* [Items from a data source]
━━━━━━━━

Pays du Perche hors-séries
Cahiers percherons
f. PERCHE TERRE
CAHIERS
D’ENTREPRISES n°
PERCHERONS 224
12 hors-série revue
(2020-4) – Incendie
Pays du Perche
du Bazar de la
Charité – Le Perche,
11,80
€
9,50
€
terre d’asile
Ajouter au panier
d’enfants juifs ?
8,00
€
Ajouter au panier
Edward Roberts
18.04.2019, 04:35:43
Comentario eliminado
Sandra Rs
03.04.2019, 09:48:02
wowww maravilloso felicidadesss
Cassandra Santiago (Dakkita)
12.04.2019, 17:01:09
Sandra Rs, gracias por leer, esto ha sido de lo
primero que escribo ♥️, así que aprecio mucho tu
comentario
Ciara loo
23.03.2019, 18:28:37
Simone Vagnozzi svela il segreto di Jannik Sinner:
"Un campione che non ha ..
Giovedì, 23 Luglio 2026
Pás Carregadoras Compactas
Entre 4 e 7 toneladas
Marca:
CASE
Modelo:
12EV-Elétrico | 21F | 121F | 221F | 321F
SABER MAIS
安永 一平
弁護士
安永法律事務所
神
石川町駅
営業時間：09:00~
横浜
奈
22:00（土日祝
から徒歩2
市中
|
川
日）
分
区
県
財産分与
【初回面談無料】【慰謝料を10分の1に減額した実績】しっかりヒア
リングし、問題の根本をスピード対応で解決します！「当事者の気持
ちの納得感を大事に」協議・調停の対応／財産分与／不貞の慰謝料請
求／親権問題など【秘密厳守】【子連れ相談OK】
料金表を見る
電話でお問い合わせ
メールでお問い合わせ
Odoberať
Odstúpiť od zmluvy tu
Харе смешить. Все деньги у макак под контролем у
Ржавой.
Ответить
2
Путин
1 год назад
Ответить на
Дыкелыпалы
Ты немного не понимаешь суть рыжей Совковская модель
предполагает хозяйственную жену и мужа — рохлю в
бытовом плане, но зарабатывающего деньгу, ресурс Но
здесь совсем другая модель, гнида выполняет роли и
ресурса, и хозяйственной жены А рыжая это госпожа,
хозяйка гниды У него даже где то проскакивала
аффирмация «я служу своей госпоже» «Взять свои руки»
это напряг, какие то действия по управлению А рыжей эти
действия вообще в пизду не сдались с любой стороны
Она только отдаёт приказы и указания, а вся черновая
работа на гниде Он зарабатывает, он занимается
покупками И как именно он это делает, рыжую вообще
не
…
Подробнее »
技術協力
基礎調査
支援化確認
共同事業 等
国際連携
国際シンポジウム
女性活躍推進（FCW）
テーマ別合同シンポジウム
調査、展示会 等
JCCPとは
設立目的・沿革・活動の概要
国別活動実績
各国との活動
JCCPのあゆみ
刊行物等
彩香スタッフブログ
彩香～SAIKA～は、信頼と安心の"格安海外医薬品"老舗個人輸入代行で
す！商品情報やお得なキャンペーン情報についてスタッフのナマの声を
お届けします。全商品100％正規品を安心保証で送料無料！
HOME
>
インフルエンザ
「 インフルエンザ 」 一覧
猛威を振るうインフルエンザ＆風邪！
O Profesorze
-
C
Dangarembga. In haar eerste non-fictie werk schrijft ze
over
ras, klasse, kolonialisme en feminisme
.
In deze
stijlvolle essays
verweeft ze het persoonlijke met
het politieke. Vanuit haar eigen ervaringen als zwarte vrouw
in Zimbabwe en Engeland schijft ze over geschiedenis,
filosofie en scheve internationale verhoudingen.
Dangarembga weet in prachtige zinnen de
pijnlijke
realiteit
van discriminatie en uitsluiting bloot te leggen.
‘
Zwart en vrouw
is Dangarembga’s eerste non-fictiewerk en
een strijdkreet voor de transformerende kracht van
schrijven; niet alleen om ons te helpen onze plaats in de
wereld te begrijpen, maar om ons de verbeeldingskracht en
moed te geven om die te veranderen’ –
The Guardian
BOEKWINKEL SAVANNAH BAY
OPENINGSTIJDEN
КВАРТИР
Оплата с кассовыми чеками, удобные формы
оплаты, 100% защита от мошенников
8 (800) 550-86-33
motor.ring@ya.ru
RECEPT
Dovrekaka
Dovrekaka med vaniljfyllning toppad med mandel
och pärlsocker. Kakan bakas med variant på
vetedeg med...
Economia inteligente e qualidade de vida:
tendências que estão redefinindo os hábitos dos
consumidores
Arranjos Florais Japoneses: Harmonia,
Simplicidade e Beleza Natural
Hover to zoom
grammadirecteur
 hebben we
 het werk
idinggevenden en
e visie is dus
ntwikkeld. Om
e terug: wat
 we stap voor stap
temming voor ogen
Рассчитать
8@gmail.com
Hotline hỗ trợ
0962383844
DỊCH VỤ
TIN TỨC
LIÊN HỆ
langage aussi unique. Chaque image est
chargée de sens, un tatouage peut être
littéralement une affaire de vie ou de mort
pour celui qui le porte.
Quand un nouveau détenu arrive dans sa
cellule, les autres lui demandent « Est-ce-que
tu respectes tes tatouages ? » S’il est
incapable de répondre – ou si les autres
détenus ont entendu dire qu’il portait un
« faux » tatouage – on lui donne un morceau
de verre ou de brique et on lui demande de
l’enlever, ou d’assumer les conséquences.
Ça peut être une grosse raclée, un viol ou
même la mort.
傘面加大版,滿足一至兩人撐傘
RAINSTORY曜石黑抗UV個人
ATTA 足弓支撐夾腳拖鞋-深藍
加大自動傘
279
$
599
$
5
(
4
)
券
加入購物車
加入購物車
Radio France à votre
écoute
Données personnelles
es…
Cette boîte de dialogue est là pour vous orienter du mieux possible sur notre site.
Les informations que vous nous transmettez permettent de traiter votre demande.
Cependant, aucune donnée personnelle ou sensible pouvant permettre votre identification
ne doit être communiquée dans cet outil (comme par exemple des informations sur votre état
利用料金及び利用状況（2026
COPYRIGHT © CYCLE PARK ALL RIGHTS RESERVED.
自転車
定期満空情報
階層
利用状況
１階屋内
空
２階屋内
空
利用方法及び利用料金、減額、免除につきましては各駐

━━━━━━━━

* [Required action]
Count every line above that holds the word "autres", and state the number and nothing more.

* [Completed exercise]
2